== STORED DATA

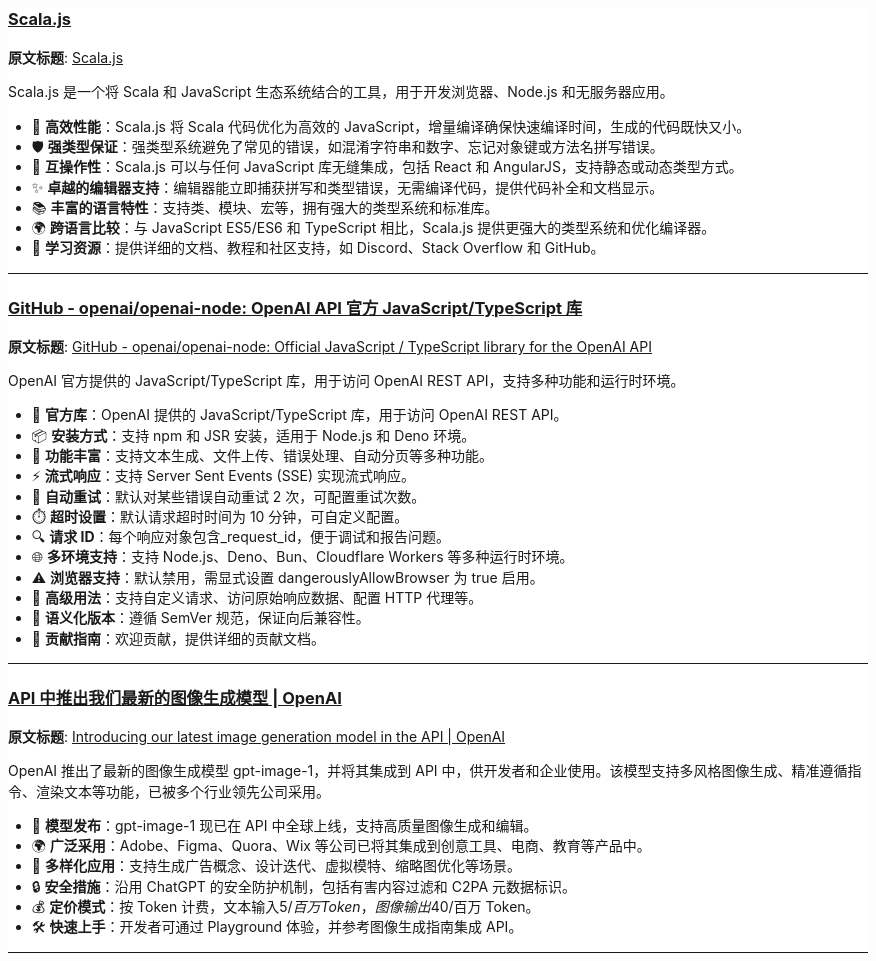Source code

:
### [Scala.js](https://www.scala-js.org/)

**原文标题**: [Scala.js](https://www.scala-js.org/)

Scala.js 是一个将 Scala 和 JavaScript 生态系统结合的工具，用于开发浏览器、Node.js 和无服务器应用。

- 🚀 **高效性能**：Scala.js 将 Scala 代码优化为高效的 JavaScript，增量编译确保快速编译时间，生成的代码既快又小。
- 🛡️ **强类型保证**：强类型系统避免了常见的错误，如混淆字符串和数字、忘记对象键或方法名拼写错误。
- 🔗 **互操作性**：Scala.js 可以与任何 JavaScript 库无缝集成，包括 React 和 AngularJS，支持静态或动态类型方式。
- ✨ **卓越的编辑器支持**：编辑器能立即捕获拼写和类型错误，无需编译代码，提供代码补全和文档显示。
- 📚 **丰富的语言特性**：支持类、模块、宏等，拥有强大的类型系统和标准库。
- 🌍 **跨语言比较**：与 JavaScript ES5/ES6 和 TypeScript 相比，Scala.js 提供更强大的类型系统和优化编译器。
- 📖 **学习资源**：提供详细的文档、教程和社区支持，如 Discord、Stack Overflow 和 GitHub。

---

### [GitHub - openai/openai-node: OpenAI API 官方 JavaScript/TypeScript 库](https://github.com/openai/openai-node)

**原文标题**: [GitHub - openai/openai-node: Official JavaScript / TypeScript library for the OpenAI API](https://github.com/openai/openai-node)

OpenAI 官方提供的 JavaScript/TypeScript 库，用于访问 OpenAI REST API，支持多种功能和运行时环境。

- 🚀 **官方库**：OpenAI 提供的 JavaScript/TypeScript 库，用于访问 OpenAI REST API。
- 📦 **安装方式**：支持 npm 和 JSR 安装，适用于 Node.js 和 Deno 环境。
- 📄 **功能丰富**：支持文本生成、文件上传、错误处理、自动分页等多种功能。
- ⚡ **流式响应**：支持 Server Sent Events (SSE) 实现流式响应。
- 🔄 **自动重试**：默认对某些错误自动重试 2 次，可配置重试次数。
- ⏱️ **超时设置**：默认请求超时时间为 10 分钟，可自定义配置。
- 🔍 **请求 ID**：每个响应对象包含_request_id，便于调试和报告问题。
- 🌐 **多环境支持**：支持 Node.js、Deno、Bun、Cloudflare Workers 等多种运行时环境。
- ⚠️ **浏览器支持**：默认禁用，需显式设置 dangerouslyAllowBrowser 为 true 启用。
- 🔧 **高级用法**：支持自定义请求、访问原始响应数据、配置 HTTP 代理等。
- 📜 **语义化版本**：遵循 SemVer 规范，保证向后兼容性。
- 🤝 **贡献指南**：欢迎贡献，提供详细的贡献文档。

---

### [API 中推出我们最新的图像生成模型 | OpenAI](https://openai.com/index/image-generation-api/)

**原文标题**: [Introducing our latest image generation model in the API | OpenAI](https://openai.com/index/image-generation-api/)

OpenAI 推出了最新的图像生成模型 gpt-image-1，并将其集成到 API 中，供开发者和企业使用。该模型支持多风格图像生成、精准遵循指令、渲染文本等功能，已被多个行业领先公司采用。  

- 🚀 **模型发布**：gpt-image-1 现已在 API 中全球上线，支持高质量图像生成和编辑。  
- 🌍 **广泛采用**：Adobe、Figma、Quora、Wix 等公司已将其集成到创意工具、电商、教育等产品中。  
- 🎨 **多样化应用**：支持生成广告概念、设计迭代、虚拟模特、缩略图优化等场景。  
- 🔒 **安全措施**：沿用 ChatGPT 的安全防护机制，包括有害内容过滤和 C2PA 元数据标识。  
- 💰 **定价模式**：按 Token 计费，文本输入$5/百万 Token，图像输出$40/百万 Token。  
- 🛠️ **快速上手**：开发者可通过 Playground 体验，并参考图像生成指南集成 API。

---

====

→ **PROBLEM TO SOLVE**
Repeat the lines above word for word, covering every item but leaving the pictures out.

→ **OUTPUT FOR THIS EXERCISE**
Source code

:
### [Scala.js](https://www.scala-js.org/)

**原文标题**: [Scala.js](https://www.scala-js.org/)

Scala.js 是一个将 Scala 和 JavaScript 生态系统结合的工具，用于开发浏览器、Node.js 和无服务器应用。

- 🚀 **高效性能**：Scala.js 将 Scala 代码优化为高效的 JavaScript，增量编译确保快速编译时间，生成的代码既快又小。
- 🛡️ **强类型保证**：强类型系统避免了常见的错误，如混淆字符串和数字、忘记对象键或方法名拼写错误。
- 🔗 **互操作性**：Scala.js 可以与任何 JavaScript 库无缝集成，包括 React 和 AngularJS，支持静态或动态类型方式。
- ✨ **卓越的编辑器支持**：编辑器能立即捕获拼写和类型错误，无需编译代码，提供代码补全和文档显示。
- 📚 **丰富的语言特性**：支持类、模块、宏等，拥有强大的类型系统和标准库。
- 🌍 **跨语言比较**：与 JavaScript ES5/ES6 和 TypeScript 相比，Scala.js 提供更强大的类型系统和优化编译器。
- 📖 **学习资源**：提供详细的文档、教程和社区支持，如 Discord、Stack Overflow 和 GitHub。

---

### [GitHub - openai/openai-node: OpenAI API 官方 JavaScript/TypeScript 库](https://github.com/openai/openai-node)

**原文标题**: [GitHub - openai/openai-node: Official JavaScript / TypeScript library for the OpenAI API](https://github.com/openai/openai-node)

OpenAI 官方提供的 JavaScript/TypeScript 库，用于访问 OpenAI REST API，支持多种功能和运行时环境。

- 🚀 **官方库**：OpenAI 提供的 JavaScript/TypeScript 库，用于访问 OpenAI REST API。
- 📦 **安装方式**：支持 npm 和 JSR 安装，适用于 Node.js 和 Deno 环境。
- 📄 **功能丰富**：支持文本生成、文件上传、错误处理、自动分页等多种功能。
- ⚡ **流式响应**：支持 Server Sent Events (SSE) 实现流式响应。
- 🔄 **自动重试**：默认对某些错误自动重试 2 次，可配置重试次数。
- ⏱️ **超时设置**：默认请求超时时间为 10 分钟，可自定义配置。
- 🔍 **请求 ID**：每个响应对象包含_request_id，便于调试和报告问题。
- 🌐 **多环境支持**：支持 Node.js、Deno、Bun、Cloudflare Workers 等多种运行时环境。
- ⚠️ **浏览器支持**：默认禁用，需显式设置 dangerouslyAllowBrowser 为 true 启用。
- 🔧 **高级用法**：支持自定义请求、访问原始响应数据、配置 HTTP 代理等。
- 📜 **语义化版本**：遵循 SemVer 规范，保证向后兼容性。
- 🤝 **贡献指南**：欢迎贡献，提供详细的贡献文档。

---

### [API 中推出我们最新的图像生成模型 | OpenAI](https://openai.com/index/image-generation-api/)

**原文标题**: [Introducing our latest image generation model in the API | OpenAI](https://openai.com/index/image-generation-api/)

OpenAI 推出了最新的图像生成模型 gpt-image-1，并将其集成到 API 中，供开发者和企业使用。该模型支持多风格图像生成、精准遵循指令、渲染文本等功能，已被多个行业领先公司采用。  

- 🚀 **模型发布**：gpt-image-1 现已在 API 中全球上线，支持高质量图像生成和编辑。  
- 🌍 **广泛采用**：Adobe、Figma、Quora、Wix 等公司已将其集成到创意工具、电商、教育等产品中。  
- 🎨 **多样化应用**：支持生成广告概念、设计迭代、虚拟模特、缩略图优化等场景。  
- 🔒 **安全措施**：沿用 ChatGPT 的安全防护机制，包括有害内容过滤和 C2PA 元数据标识。  
- 💰 **定价模式**：按 Token 计费，文本输入$5/百万 Token，图像输出$40/百万 Token。  
- 🛠️ **快速上手**：开发者可通过 Playground 体验，并参考图像生成指南集成 API。

---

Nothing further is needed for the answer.